ZU ERLEDIGEN:
Beantworte diese Fragen zur Auswahl über den Unfall mit dem Falschfahrer:
(a) Wer tritt auf die Bremse und drückt auf die Hupe, als der Lastwagen auf die Überholspur ausschwenkt?
(b) Wie viele Kilometer sind seit dem Unfall im letzten Januar schon wieder zurückgelegt worden?
(c) Was macht der Lastwagenfahrer gerade, als er schliesslich überholt wird?

AUSWAHL:

··········

Ein Falschfahrer, der auf der deutschen Autobahn frontal gegen uns prallte lernt und einmal mehr schlechte Gefühle loszulassen und sich an dem zu orientieren was ist und was man hat. Es wäre besser wenn ... ist per sofort aus dem Vokabular gestrichen.
Der Lastwagen schwenkt auf die Überholspur aus ohne uns zu sehen. Dylan tritt auf die Bremse, drückt auf die Hupe. Jetzt erst merkt der Fahrer, dass wir neben ihm sind und schwenkt wieder zurück in seine Spur. Früher folgten bei so einem Ereignis nur eine genervtes „dieser ****“ und wir fuhren weiter. Heute schnellt der Puls hoch und der ganze Körper versetzt sich sofort in Alarmbereitschaft.
Wir haben seit letztem Januar, als ein Falschfahrer frontal gegen unseren Bus prallte, bereits wieder mehr als 30'000km zurückgelegt und haben den Schock im Kopf verdaut. Passiert aber auf der Strasse etwas Unvorhergesehenes, dann kommt vom Körper eine verstärkte Reaktion als zuvor. Ein Alarmzustand, den ich mir gerade eben wieder einmal mehr bei allen Verkehrsteilnehmern auch wünschte, denn als wir den Lastwagen schliesslich überholen, steckt der Fahrer gerade seelenruhig das Handy zurück in die Halterung neben dem Lenkrad.

··········

ENTNOMMENES MATERIAL:

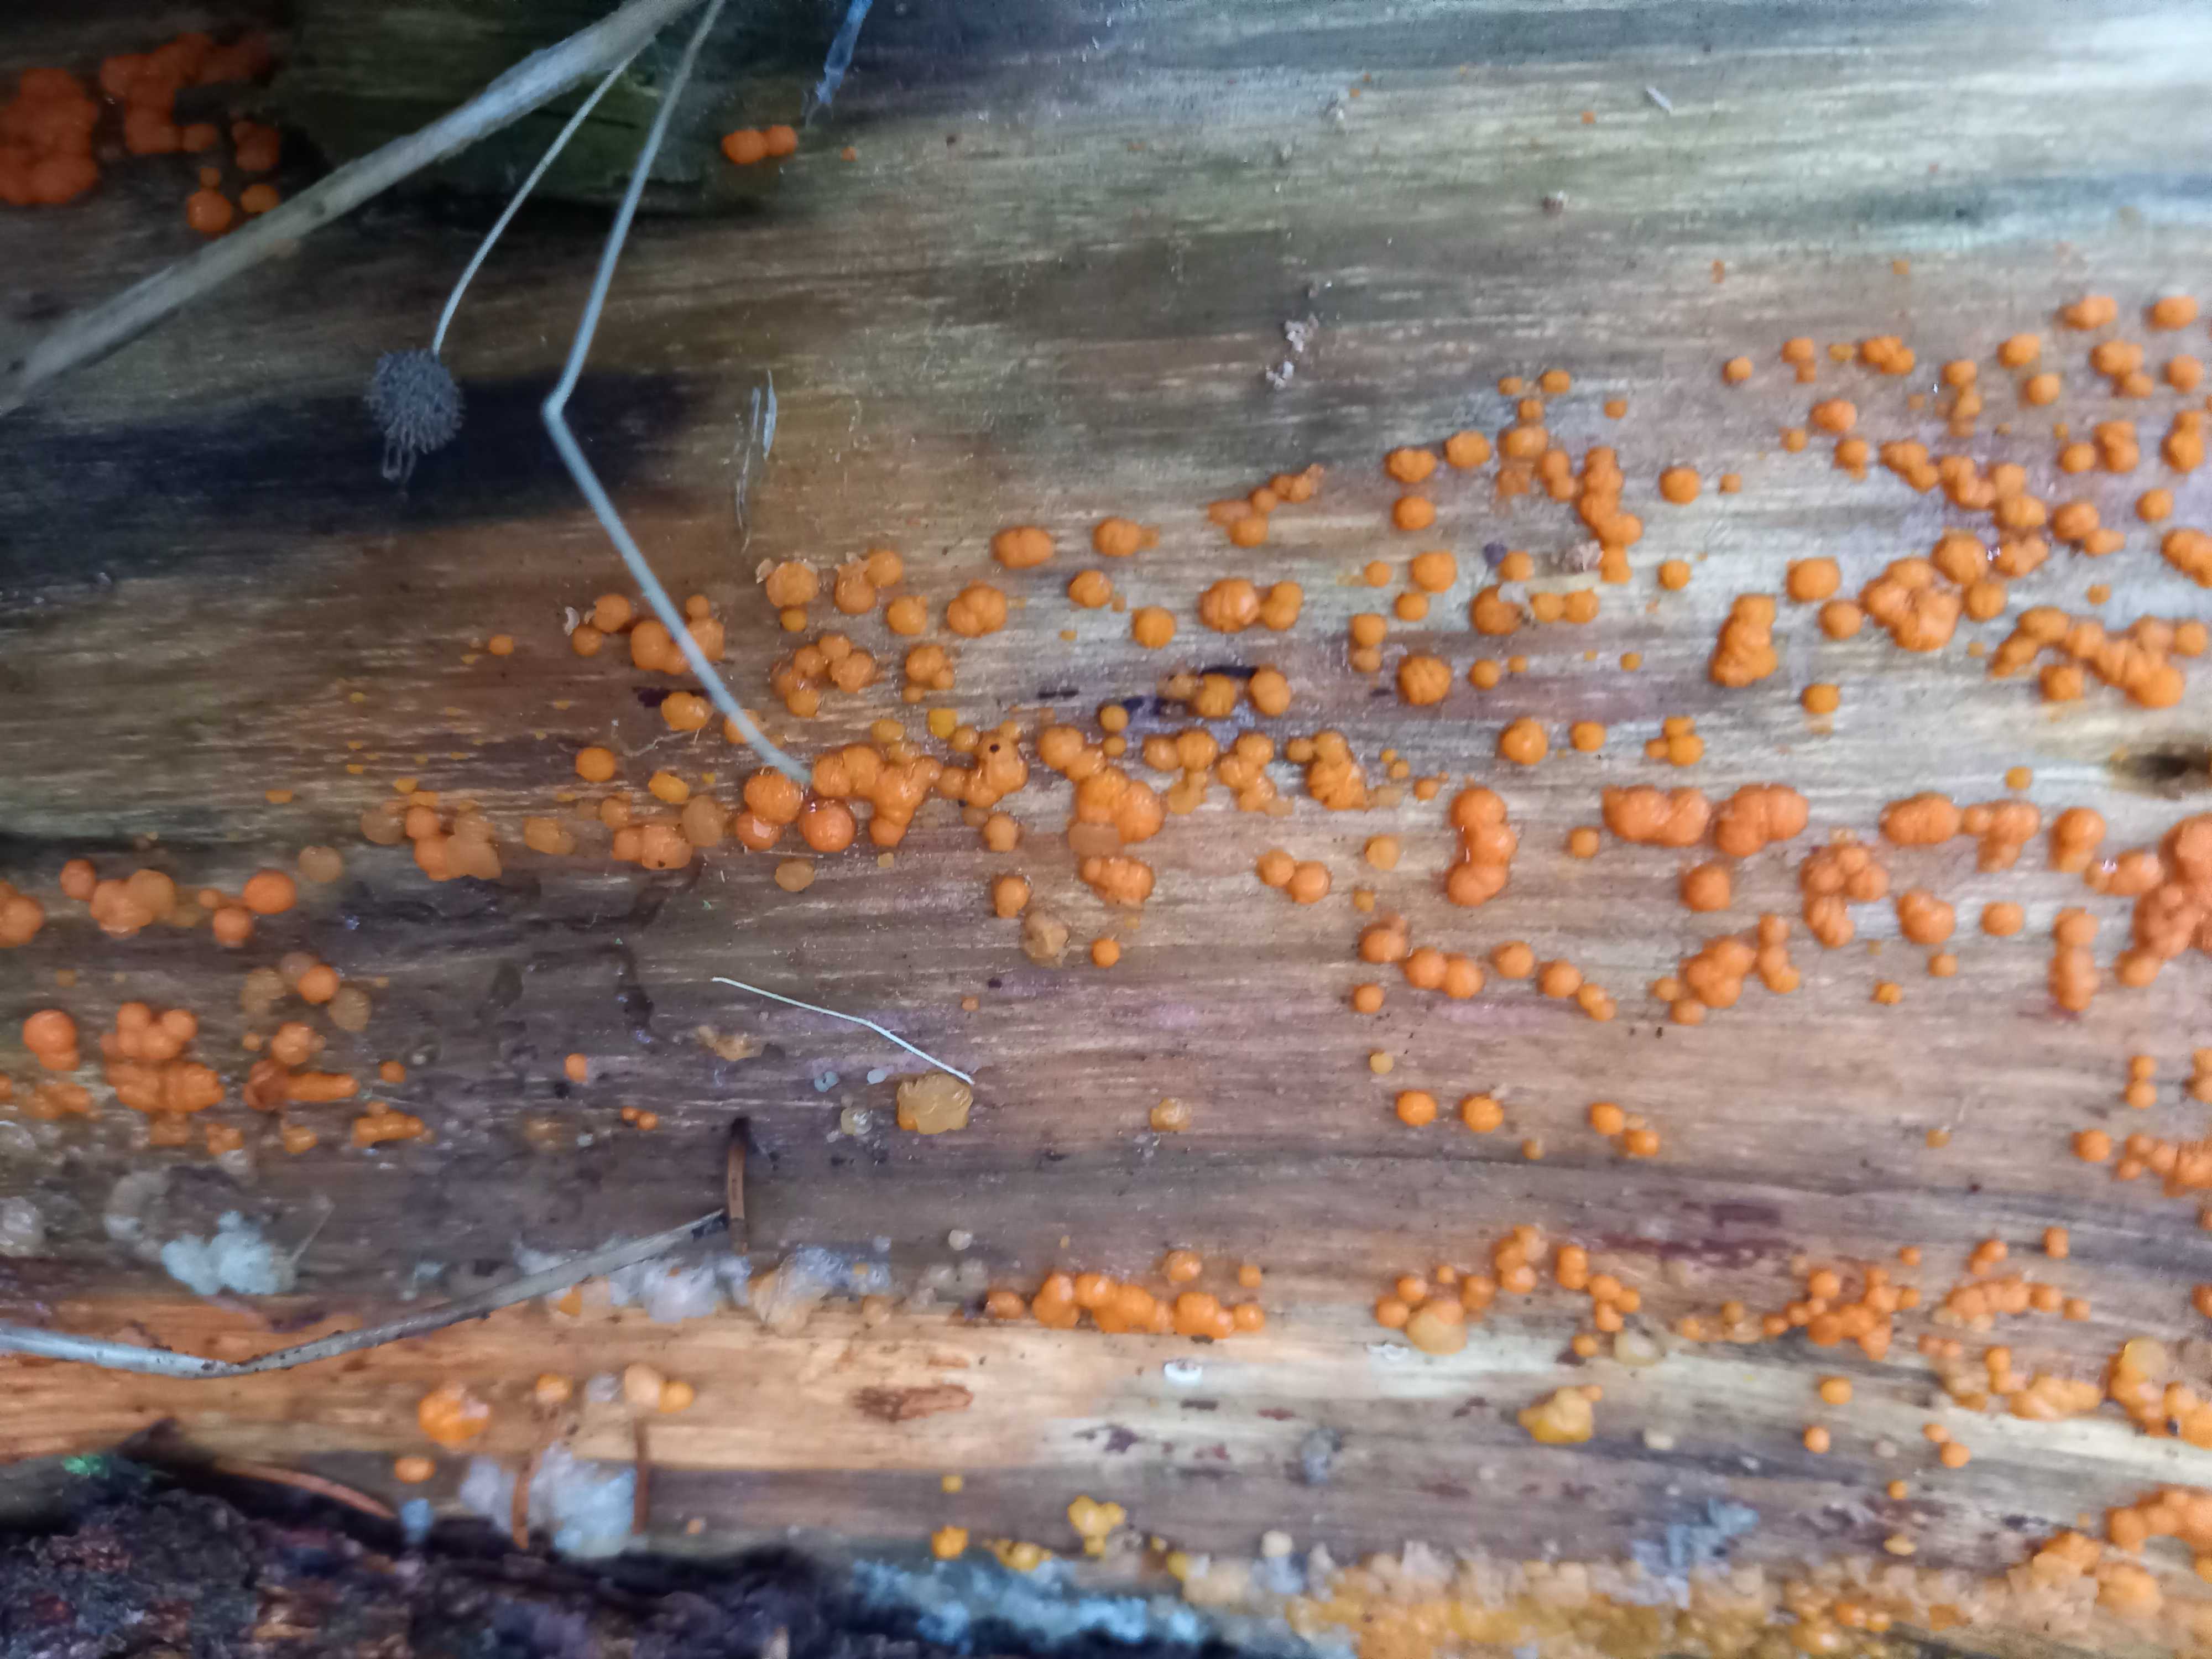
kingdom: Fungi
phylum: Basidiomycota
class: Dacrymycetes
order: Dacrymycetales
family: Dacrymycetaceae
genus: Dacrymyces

··········

FERTIGE LÖSUNG:
(a) Dylan.
(b) Mehr als 30'000 km.
(c) Er steckt seelenruhig das Handy zurück in die Halterung neben dem Lenkrad.